Il y a quelqu'un derrière nous!…
PELLÉAS.
Je ne vois personne…
MÉLISANDE.
J'ai entendu du bruit…
PELLÉAS.
Je n'entends que ton cœur dans l'obscurité…
MÉLISANDE.
J'ai entendu craquer les feuilles mortes…
PELLÉAS.
C'est le vent qui s'est tû tout à coup… Il est
tombé pendant que nous nous embrassions…
MÉLISANDE.
Comme nos ombres sont grandes ce soir!…
PELLÉAS.
Elles s'enlacent jusqu'au fond du jardin… Oh!
qu'elles s'embrassent loin de nous!… Regarde!
Regarde!…
MÉLISANDE, d'une voix étouffée.
A-a-h!—Il est derrière un arbre!
PELLÉAS.
Qui?
MÉLISANDE.
Golaud!
PELLÉAS.
Golaud?—où donc?—je ne vois rien…
MÉLISANDE.
Là… au bout de nos ombres…
PELLÉAS.
Oui, oui; je l'ai vu… Ne nous retournons pas
brusquement…
MÉLISANDE.
Il a son épée…
PELLÉAS.
Je n'ai pas la mienne…
MÉLISANDE.
Il a vu que nous nous embrassions…
PELLÉAS.
Il ne sait pas que nous l'avons vu… Ne bouge
pas; ne tourne pas la tête… Il se précipiterait…

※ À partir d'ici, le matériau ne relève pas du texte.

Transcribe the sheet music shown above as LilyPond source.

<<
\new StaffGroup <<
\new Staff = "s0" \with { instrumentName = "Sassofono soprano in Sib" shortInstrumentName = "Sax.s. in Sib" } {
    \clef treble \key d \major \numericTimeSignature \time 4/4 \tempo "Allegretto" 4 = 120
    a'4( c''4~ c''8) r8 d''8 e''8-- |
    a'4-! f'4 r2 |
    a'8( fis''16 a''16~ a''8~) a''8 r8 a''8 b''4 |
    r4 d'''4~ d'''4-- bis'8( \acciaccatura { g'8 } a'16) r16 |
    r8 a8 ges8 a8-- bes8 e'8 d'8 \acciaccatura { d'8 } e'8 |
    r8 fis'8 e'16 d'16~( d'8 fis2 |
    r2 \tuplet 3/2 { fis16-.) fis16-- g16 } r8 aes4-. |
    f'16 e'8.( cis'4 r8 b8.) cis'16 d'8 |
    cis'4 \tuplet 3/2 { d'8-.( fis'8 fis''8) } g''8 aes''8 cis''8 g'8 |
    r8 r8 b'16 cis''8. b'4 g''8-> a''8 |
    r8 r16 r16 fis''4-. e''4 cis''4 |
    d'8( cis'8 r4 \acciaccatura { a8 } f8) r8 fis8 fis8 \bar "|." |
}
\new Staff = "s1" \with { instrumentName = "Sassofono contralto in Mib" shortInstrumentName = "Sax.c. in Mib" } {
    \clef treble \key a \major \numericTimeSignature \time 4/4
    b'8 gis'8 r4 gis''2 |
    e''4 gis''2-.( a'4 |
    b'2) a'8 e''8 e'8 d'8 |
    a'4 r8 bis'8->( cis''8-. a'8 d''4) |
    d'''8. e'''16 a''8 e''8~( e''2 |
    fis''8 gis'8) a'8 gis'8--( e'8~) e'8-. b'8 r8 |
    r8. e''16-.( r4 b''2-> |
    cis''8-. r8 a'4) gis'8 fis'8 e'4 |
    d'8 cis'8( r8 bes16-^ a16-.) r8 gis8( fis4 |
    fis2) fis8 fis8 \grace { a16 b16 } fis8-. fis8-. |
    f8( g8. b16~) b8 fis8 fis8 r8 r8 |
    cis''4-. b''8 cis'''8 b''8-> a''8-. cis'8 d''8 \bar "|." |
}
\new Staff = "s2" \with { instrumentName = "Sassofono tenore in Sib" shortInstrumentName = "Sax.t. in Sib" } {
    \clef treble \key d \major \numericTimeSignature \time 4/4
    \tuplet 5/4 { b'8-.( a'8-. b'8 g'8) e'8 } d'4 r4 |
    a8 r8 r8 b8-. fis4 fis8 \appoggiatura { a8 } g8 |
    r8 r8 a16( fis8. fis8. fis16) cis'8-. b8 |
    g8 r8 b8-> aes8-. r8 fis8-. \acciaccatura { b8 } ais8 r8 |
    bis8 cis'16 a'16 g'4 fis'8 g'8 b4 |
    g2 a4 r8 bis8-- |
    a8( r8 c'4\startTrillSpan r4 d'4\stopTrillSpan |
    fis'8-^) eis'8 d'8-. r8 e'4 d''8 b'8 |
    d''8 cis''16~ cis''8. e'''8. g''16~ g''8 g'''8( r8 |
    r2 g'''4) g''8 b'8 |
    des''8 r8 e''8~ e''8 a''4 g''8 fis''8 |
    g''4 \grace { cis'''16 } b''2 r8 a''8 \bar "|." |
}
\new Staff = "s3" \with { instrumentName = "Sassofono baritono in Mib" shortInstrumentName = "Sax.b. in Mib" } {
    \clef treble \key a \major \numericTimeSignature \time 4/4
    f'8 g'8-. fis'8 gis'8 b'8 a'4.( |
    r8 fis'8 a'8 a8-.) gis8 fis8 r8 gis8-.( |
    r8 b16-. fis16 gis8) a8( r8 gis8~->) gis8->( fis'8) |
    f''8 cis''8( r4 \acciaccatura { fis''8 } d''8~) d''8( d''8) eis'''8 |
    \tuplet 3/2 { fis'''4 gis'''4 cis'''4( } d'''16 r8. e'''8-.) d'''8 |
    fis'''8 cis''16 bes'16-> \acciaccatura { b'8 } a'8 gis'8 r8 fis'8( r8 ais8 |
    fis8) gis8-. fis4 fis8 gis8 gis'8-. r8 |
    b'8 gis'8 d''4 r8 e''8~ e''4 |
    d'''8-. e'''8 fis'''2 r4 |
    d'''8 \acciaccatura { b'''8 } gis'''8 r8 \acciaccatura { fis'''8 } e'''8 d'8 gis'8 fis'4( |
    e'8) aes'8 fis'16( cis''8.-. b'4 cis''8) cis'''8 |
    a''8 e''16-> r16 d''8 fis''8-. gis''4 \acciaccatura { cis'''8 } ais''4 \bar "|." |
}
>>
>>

Il nous observe… Il est encore immobile… Va-t'en,
va-t'en tout de suite par ici… Je l'attendrai…
Je l'arrêterai…
MÉLISANDE.
Non, non, non!…
PELLÉAS.
Va-t'en! va-t'en! Il a tout vu!… Il nous tuera!…
MÉLISANDE.
Tant mieux! tant mieux! tant mieux!…
PELLÉAS.
Il vient! il vient!… Ta bouche!… Ta bouche!…
MÉLISANDE.
Oui!… Oui!… Oui!…
Ils s'embrassent éperdument.
PELLÉAS.
Oh! oh! Toutes les étoiles tombent…
MÉLISANDE.
Sur moi aussi! sur moi aussi!…
PELLÉAS.
Toutes! toutes! toutes!…
Golaud se précipite sur eux l'épée à la main,
et frappe Pelléas, qui tombe au bord de la
fontaine. Mélisande fuit épouvantée.
MÉLISANDE, fuyant.
Oh! oh! Je n'ai pas de courage!… Je n'ai pas
de courage!…
Golaud la poursuit à travers le bois, en silence.